═══ Records for this exercise ═══
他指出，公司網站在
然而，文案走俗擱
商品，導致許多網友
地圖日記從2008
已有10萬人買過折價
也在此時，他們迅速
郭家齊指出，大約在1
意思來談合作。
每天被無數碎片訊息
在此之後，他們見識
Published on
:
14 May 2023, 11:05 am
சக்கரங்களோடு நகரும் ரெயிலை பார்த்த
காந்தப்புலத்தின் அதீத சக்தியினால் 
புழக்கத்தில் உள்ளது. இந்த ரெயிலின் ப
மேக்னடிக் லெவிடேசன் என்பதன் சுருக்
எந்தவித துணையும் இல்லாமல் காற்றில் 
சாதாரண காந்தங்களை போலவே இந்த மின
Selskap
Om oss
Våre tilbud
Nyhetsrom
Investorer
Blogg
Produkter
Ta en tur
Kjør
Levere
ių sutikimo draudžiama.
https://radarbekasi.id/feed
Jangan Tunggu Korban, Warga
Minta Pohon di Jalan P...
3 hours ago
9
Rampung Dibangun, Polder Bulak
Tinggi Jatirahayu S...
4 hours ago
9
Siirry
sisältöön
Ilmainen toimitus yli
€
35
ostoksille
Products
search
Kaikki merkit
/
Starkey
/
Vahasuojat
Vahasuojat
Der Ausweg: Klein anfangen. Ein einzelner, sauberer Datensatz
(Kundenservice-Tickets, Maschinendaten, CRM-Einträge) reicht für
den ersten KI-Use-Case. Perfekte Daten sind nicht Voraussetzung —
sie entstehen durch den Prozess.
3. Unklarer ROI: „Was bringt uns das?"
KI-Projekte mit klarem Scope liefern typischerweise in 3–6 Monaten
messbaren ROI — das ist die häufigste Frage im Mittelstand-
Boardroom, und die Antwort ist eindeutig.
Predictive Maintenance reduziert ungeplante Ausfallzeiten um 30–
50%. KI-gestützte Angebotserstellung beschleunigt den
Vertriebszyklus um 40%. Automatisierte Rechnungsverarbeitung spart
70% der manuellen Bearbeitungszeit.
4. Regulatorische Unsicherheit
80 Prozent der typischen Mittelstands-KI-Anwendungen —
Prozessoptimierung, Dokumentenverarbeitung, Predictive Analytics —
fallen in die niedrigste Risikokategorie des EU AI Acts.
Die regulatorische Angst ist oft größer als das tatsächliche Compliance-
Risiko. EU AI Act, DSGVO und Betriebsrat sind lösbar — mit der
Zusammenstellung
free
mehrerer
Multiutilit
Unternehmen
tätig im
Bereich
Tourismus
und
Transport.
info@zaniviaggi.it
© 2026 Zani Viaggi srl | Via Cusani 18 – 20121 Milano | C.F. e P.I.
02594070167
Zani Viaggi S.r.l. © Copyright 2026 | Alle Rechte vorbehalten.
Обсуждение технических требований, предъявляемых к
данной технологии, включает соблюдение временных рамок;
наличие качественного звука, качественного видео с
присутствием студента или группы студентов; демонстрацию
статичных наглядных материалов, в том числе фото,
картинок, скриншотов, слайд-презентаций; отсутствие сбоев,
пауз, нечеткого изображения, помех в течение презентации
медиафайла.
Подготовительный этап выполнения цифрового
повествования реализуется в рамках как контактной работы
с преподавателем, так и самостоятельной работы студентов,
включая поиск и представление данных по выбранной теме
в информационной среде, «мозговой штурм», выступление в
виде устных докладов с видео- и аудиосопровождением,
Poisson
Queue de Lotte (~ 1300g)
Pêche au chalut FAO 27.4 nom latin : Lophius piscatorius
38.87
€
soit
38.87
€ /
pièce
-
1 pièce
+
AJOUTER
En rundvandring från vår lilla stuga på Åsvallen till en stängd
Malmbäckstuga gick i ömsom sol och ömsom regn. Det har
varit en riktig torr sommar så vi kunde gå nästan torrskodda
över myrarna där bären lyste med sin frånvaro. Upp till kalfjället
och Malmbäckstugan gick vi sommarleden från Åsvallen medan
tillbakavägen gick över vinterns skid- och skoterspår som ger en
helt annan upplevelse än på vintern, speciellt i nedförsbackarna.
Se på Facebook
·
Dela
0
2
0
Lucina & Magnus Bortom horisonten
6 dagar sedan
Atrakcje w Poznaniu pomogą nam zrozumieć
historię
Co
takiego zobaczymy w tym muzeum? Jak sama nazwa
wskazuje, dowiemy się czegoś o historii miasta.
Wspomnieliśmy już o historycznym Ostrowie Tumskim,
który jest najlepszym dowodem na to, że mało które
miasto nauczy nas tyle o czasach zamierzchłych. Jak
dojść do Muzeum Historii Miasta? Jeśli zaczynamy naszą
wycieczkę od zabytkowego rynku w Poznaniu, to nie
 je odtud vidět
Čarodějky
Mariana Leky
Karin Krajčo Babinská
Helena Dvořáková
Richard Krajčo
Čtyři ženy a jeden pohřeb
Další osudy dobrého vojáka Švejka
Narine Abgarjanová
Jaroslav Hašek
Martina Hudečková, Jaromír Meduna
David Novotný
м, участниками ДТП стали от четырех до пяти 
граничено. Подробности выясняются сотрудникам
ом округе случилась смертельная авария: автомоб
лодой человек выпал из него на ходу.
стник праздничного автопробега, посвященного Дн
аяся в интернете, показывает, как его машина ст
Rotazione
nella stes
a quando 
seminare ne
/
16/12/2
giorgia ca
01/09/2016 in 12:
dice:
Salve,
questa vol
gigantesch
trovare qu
═══
Task to carry out:
Reproduce all of the data above verbatim, line by line, preserving every character, line break, and spelling without alteration.

Answer area:
他指出，公司網站在
然而，文案走俗擱
商品，導致許多網友
地圖日記從2008
已有10萬人買過折價
也在此時，他們迅速
郭家齊指出，大約在1
意思來談合作。
每天被無數碎片訊息
在此之後，他們見識
Published on
:
14 May 2023, 11:05 am
சக்கரங்களோடு நகரும் ரெயிலை பார்த்த
காந்தப்புலத்தின் அதீத சக்தியினால் 
புழக்கத்தில் உள்ளது. இந்த ரெயிலின் ப
மேக்னடிக் லெவிடேசன் என்பதன் சுருக்
எந்தவித துணையும் இல்லாமல் காற்றில் 
சாதாரண காந்தங்களை போலவே இந்த மின
Selskap
Om oss
Våre tilbud
Nyhetsrom
Investorer
Blogg
Produkter
Ta en tur
Kjør
Levere
ių sutikimo draudžiama.
https://radarbekasi.id/feed
Jangan Tunggu Korban, Warga
Minta Pohon di Jalan P...
3 hours ago
9
Rampung Dibangun, Polder Bulak
Tinggi Jatirahayu S...
4 hours ago
9
Siirry
sisältöön
Ilmainen toimitus yli
€
35
ostoksille
Products
search
Kaikki merkit
/
Starkey
/
Vahasuojat
Vahasuojat
Der Ausweg: Klein anfangen. Ein einzelner, sauberer Datensatz
(Kundenservice-Tickets, Maschinendaten, CRM-Einträge) reicht für
den ersten KI-Use-Case. Perfekte Daten sind nicht Voraussetzung —
sie entstehen durch den Prozess.
3. Unklarer ROI: „Was bringt uns das?"
KI-Projekte mit klarem Scope liefern typischerweise in 3–6 Monaten
messbaren ROI — das ist die häufigste Frage im Mittelstand-
Boardroom, und die Antwort ist eindeutig.
Predictive Maintenance reduziert ungeplante Ausfallzeiten um 30–
50%. KI-gestützte Angebotserstellung beschleunigt den
Vertriebszyklus um 40%. Automatisierte Rechnungsverarbeitung spart
70% der manuellen Bearbeitungszeit.
4. Regulatorische Unsicherheit
80 Prozent der typischen Mittelstands-KI-Anwendungen —
Prozessoptimierung, Dokumentenverarbeitung, Predictive Analytics —
fallen in die niedrigste Risikokategorie des EU AI Acts.
Die regulatorische Angst ist oft größer als das tatsächliche Compliance-
Risiko. EU AI Act, DSGVO und Betriebsrat sind lösbar — mit der
Zusammenstellung
free
mehrerer
Multiutilit
Unternehmen
tätig im
Bereich
Tourismus
und
Transport.
info@zaniviaggi.it
© 2026 Zani Viaggi srl | Via Cusani 18 – 20121 Milano | C.F. e P.I.
02594070167
Zani Viaggi S.r.l. © Copyright 2026 | Alle Rechte vorbehalten.
Обсуждение технических требований, предъявляемых к
данной технологии, включает соблюдение временных рамок;
наличие качественного звука, качественного видео с
присутствием студента или группы студентов; демонстрацию
статичных наглядных материалов, в том числе фото,
картинок, скриншотов, слайд-презентаций; отсутствие сбоев,
пауз, нечеткого изображения, помех в течение презентации
медиафайла.
Подготовительный этап выполнения цифрового
повествования реализуется в рамках как контактной работы
с преподавателем, так и самостоятельной работы студентов,
включая поиск и представление данных по выбранной теме
в информационной среде, «мозговой штурм», выступление в
виде устных докладов с видео- и аудиосопровождением,
Poisson
Queue de Lotte (~ 1300g)
Pêche au chalut FAO 27.4 nom latin : Lophius piscatorius
38.87
€
soit
38.87
€ /
pièce
-
1 pièce
+
AJOUTER
En rundvandring från vår lilla stuga på Åsvallen till en stängd
Malmbäckstuga gick i ömsom sol och ömsom regn. Det har
varit en riktig torr sommar så vi kunde gå nästan torrskodda
över myrarna där bären lyste med sin frånvaro. Upp till kalfjället
och Malmbäckstugan gick vi sommarleden från Åsvallen medan
tillbakavägen gick över vinterns skid- och skoterspår som ger en
helt annan upplevelse än på vintern, speciellt i nedförsbackarna.
Se på Facebook
·
Dela
0
2
0
Lucina & Magnus Bortom horisonten
6 dagar sedan
Atrakcje w Poznaniu pomogą nam zrozumieć
historię
Co
takiego zobaczymy w tym muzeum? Jak sama nazwa
wskazuje, dowiemy się czegoś o historii miasta.
Wspomnieliśmy już o historycznym Ostrowie Tumskim,
który jest najlepszym dowodem na to, że mało które
miasto nauczy nas tyle o czasach zamierzchłych. Jak
dojść do Muzeum Historii Miasta? Jeśli zaczynamy naszą
wycieczkę od zabytkowego rynku w Poznaniu, to nie
 je odtud vidět
Čarodějky
Mariana Leky
Karin Krajčo Babinská
Helena Dvořáková
Richard Krajčo
Čtyři ženy a jeden pohřeb
Další osudy dobrého vojáka Švejka
Narine Abgarjanová
Jaroslav Hašek
Martina Hudečková, Jaromír Meduna
David Novotný
м, участниками ДТП стали от четырех до пяти 
граничено. Подробности выясняются сотрудникам
ом округе случилась смертельная авария: автомоб
лодой человек выпал из него на ходу.
стник праздничного автопробега, посвященного Дн
аяся в интернете, показывает, как его машина ст
Rotazione
nella stes
a quando 
seminare ne
/
16/12/2
giorgia ca
01/09/2016 in 12:
dice:
Salve,
questa vol
gigantesch
trovare qu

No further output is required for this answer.